Iranian leader Ali Khamenei at a military graduation ceremony in Tehran on Monday
Iranian leader Ali Khamenei at a military graduation ceremony in Tehran on Monday

“If they make slogans against the Islamic Republic, slogans against [Khamenei], we will stand firmly against them,” Mohammad-Reza Ziyai, head of the Basij unit at Sharif University, declared in a video in which he alleged the protesters began the violence.

But a statement posted by Sharif’s Islamic Student Association said protesters had remained peaceful during two days of protests. “Suddenly they faced a barrage of security officers and plainclothes brutes, officers who, in a horrific act, besieged the university and attacked students and professors with all kinds of weapons,” said the statement.
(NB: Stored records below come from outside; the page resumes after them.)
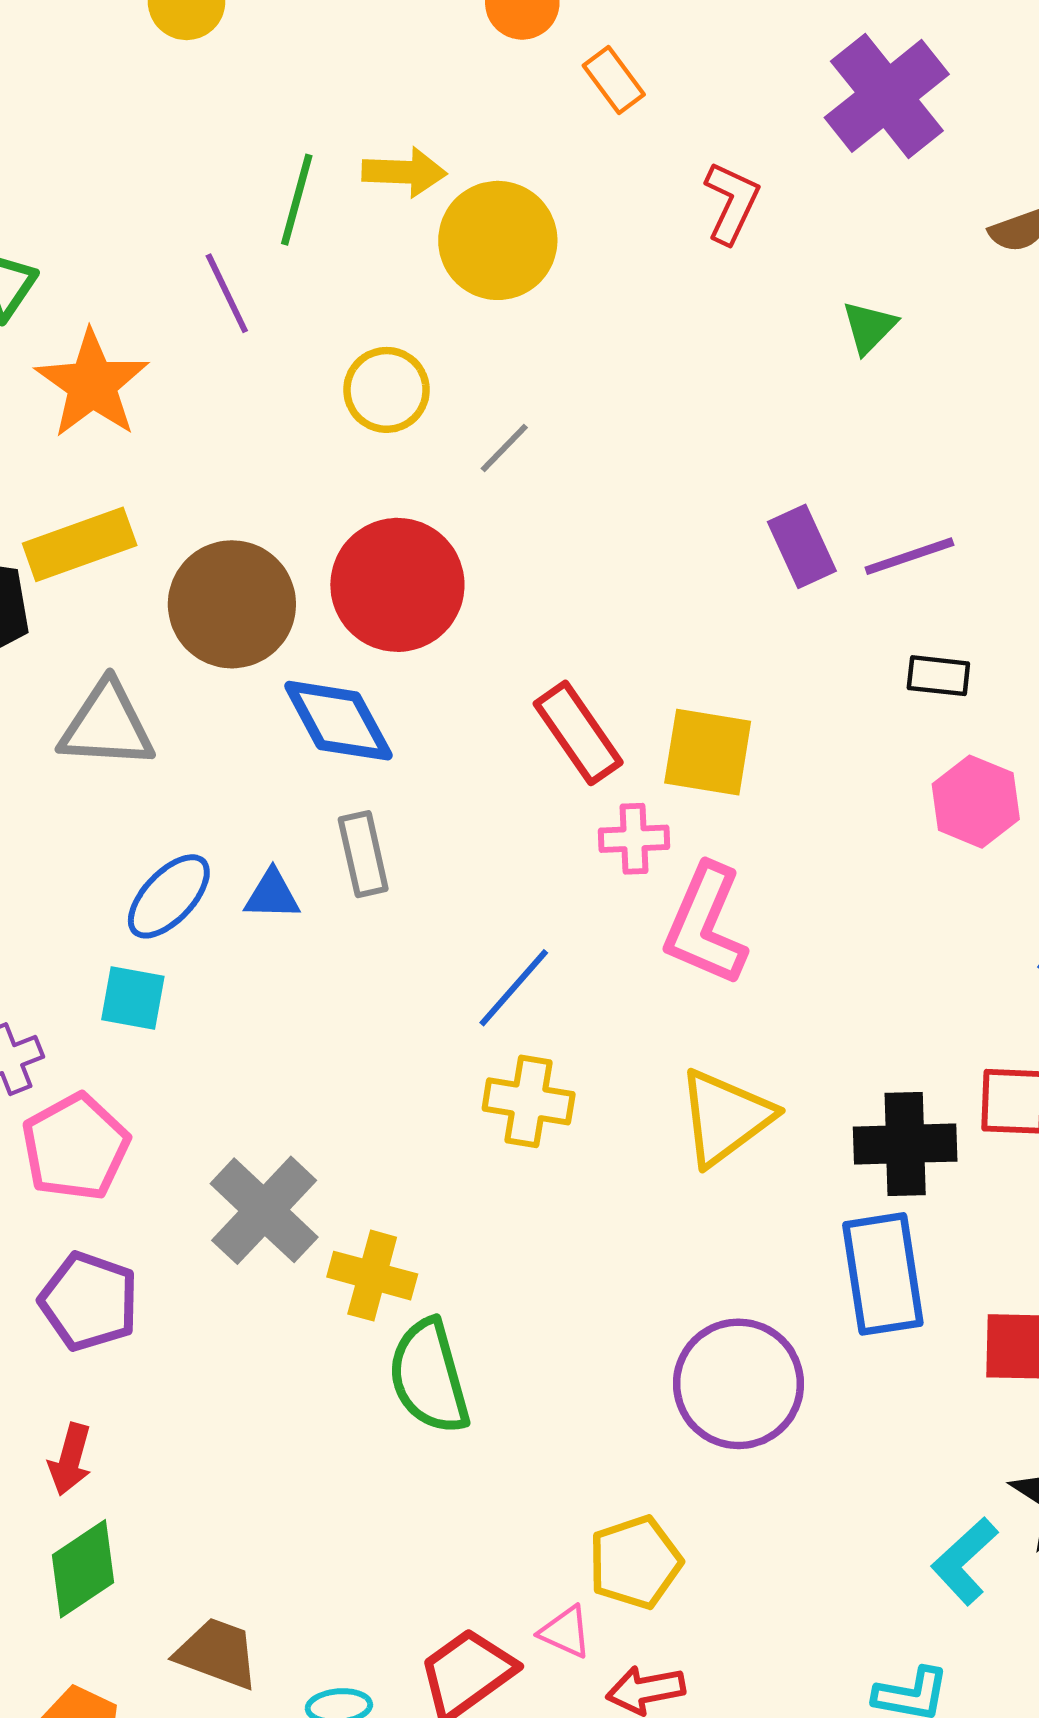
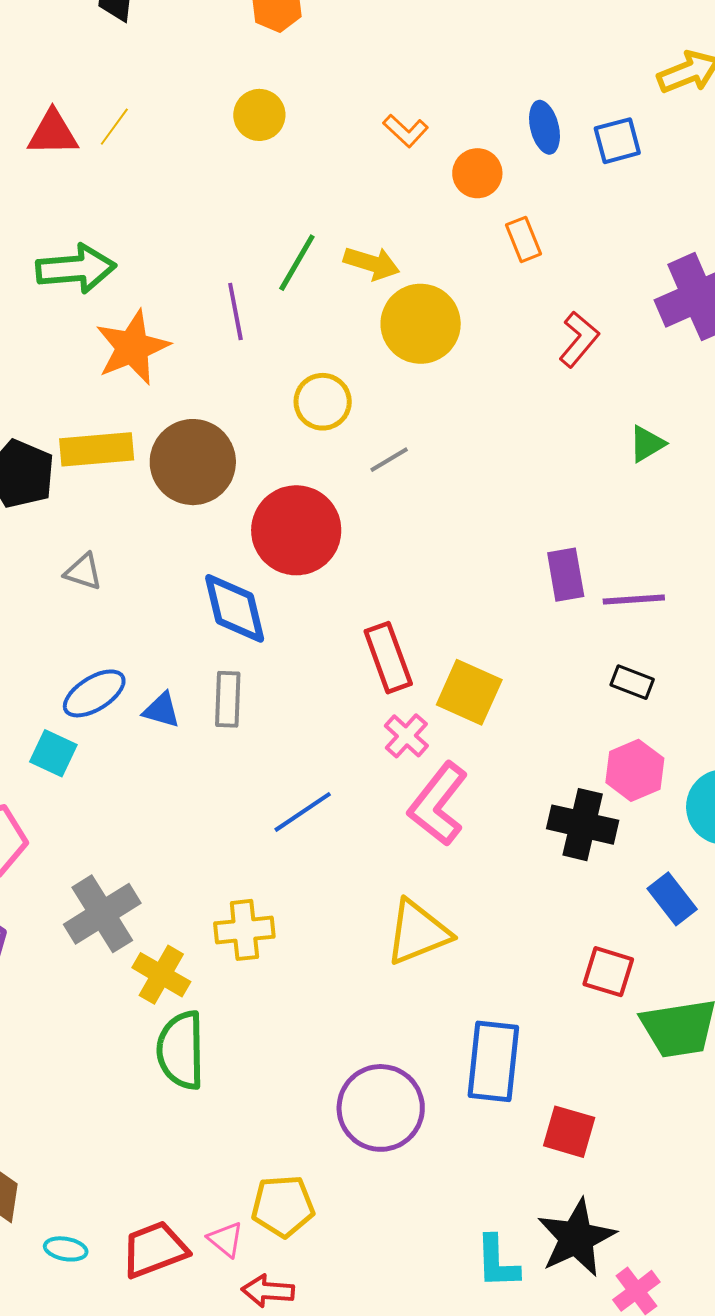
brown circle: (232, 604) -> (193, 462), moved
gray triangle: (107, 725) -> (83, 572), size x0.6
pink cross: (634, 839) -> (406, 736), turned 30
yellow cross: (529, 1101) -> (244, 930), moved, turned -30
black cross: (905, 1144) -> (583, 825), moved
cyan L-shape: (965, 1561) -> (497, 1262), turned -64

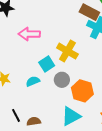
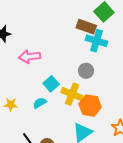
yellow cross: (67, 51) -> (72, 94), moved
gray circle: (62, 80) -> (86, 71), moved

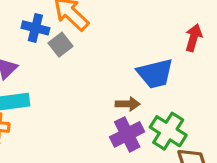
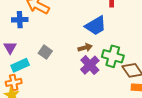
gray square: (60, 45) -> (45, 52), moved

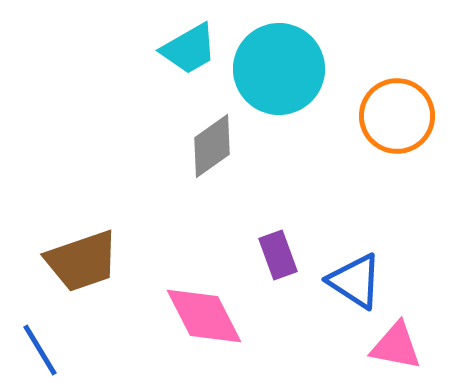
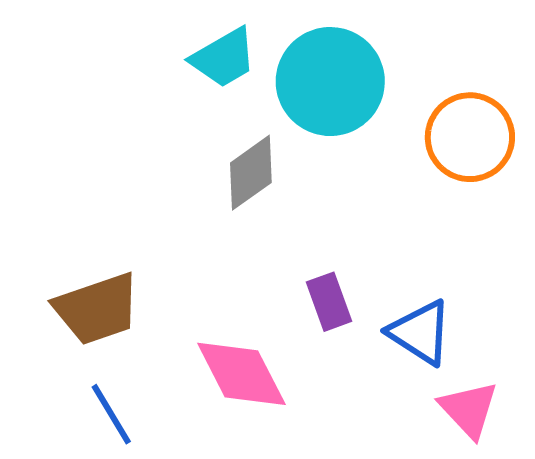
pink triangle: (396, 346) -> (469, 409), turned 36
blue line: (40, 350) -> (111, 414), moved

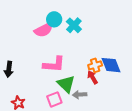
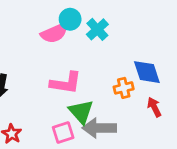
blue diamond: (111, 65) -> (147, 72), moved
red arrow: (92, 77) -> (154, 107), moved
gray arrow: (80, 95) -> (99, 128), size x1.6

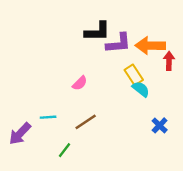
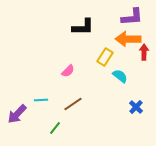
purple L-shape: (119, 43) -> (132, 17), moved
yellow rectangle: (134, 75) -> (105, 57), moved, turned 66

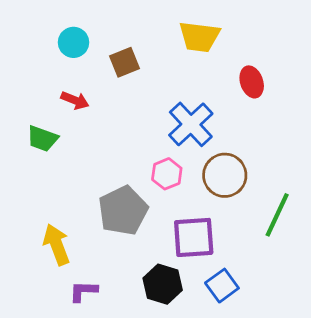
Protests have spread to many cities outside Iran, with a march in Paris on Sunday attracting several thousand people (Associated Press)
Protests have spread to many cities outside Iran, with a march in Paris on Sunday attracting several thousand people (Associated Press)

The attack lasted hours and left scores injured and at least 30 arrested. One source close to the students told The Independent security forces stormed the students’ dormitory, stabbing some with knives in an episode that resembles attacks on student quarters during a 1999 uprising at universities.

In-person classes at Sharif have since been suspended and students are to resume their studies online.

Sharif University is famous in Iran and in the fields of science, technology, engineering and mathematics worldwide, and its graduates include top chessmasters, award-winning researchers and executives at international firms such as Google.

As news and video footage of the attack spread online and through word of mouth, Iranians from all over the capital sought to descend upon the campus in support of the students, clogging up highways to the campus. Fearing a disastrous massacre at the country’s equivalent of MIT, the minister of science, technology and research, Mohammad Ali Zolfigol, arrived at the campus late on Sunday to defuse the crisis.

But according to a leaked video of his comments, he blamed the students for the unrest, and told them they were not permitted to say whatever they wanted without facing consequences, prompting an uproar among the students.

“Please don’t take any pictures or videos so that tomorrow you send them to the foreign channels,” he can be heard saying in the leaked footage.